Document passage:
[CentOS] Corosync on a home network

Mon Sep 11 07:31:31 UTC 2017
Digimer <lists at alteeve.ca>

On 2017-09-10 08:33 AM, J Martin Rushton wrote:
> I've been trying to build a model cluster using three virtual machines
> on my home server.  Each VM boots off its own dedicated partition
> (CentOS 7.3).  One partition is designated to be the common /home
> partition for the VMs, (on the real machine it will mount as /cluster).
> I'm intending to run GFS2 on the shared partition, so I need to
> configure DLM and corosync.  That's where I'm getting bogged down.
> 
> The VMs and the real machine are bridged onto one ethernet.  There is
> another ethernet in the main machine on a different network, but that is
> not used for clustering.  The ethernet port is connected to a switch
> which in turn connects to a BT Home Hub 6.  All four adresses are
> static, Network Manager is off, ssh works across the nodes without a
> password and ping gives sensible times.
> 
> --------------%<-------------------
> # brctl show
> bridge name	bridge id	STP enabled	interfaces
> br3		XXXXXXXXX	no		enp3s0
> 						vnet0
> 						vnet1
> 						vnet2
> virbr0		XXXXXXXXX	yes		virbr0-nic
> --------------%<-------------------
> 
> When I start corosync each node starts up but does not see the others.
> For instance I see:
> 
> --------------%<----------------------
> # corosync-quorumtool
> Quorum information
> ------------------
> Date:             Sun Sep 10 12:56:56 2017
> Quorum provider:  corosync_votequorum
> Nodes:            1
> Node ID:          3
> Ring ID:          3/28648
> Quorate:          No
> 
> Votequorum information
> ----------------------
> Expected votes:   4
> Highest expected: 4
> Total votes:      1
> Quorum:           3 Activity blocked
> Flags:
> 
> Membership information
> ----------------------
>     Nodeid      Votes Name
>          3          1 192.168.1.52 (local)
> ----------------%<-------------------
> 
> All four nodes are similar, but with different node IDs, IP addresses
> and Ring IDs.

Data for review:
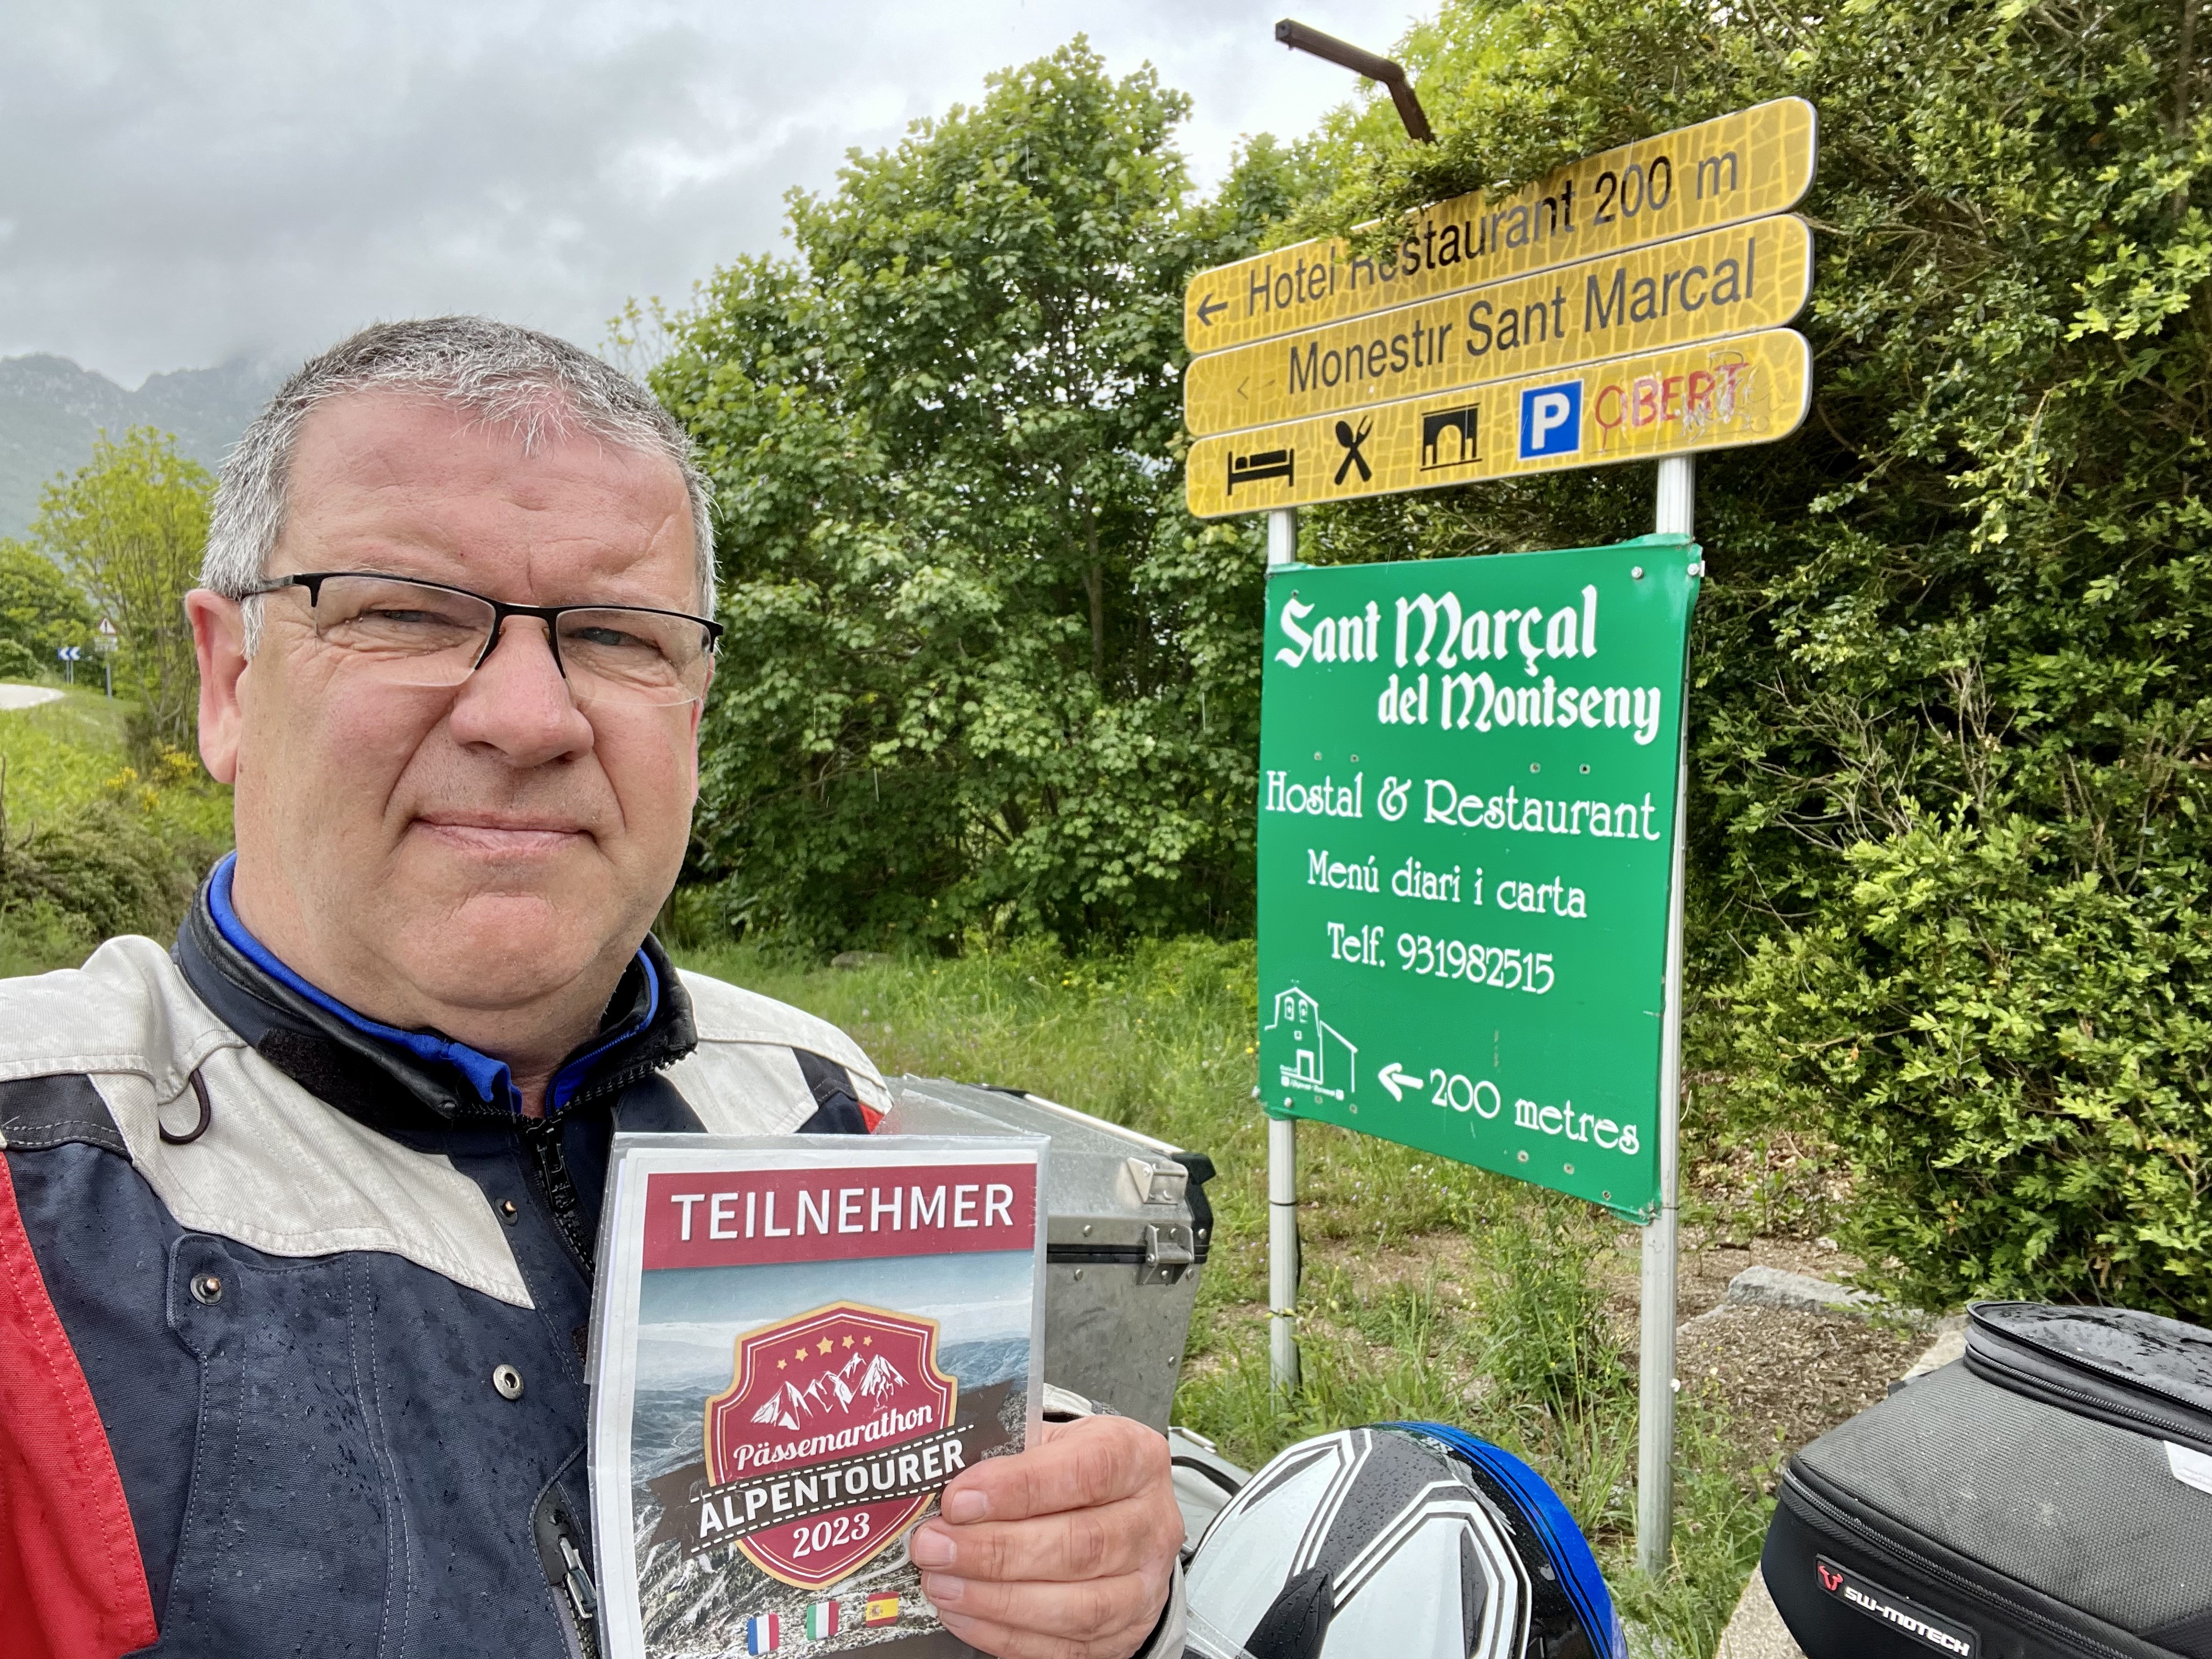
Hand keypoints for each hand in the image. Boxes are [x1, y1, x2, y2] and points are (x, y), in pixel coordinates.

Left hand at [907, 1413, 1180, 1658]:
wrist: (1115, 1515)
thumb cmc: (1075, 1472)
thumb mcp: (1051, 1442)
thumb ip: (1008, 1457)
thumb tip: (943, 1482)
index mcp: (1135, 1458)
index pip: (1086, 1471)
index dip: (1019, 1487)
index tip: (960, 1499)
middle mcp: (1151, 1523)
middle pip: (1079, 1545)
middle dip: (994, 1550)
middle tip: (935, 1546)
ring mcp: (1144, 1585)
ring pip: (1076, 1606)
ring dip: (996, 1600)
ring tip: (942, 1584)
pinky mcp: (1123, 1633)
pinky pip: (1064, 1647)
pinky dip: (1006, 1635)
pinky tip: (964, 1614)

Things to do:
1. Write out the Corosync thread word for word from "Mon Sep 11 07:31:31" to "getting bogged down.".
2. Put this sentence from the Corosync thread into Spanish: "When I start corosync each node starts up but does not see the others."
The rows have nothing to do with what you're asked here.

Task-by-task outputs:
1.
Mon Sep 11 07:31:31 UTC 2017
Digimer <lists at alteeve.ca>

On 2017-09-10 08:33 AM, J Martin Rushton wrote:
> I've been trying to build a model cluster using three virtual machines
> on my home server.  Each VM boots off its own dedicated partition
> (CentOS 7.3).  One partition is designated to be the common /home
> partition for the VMs, (on the real machine it will mount as /cluster).
> I'm intending to run GFS2 on the shared partition, so I need to
> configure DLM and corosync.  That's where I'm getting bogged down.

2. Cuando inicio corosync, cada nodo arranca pero no ve a los demás.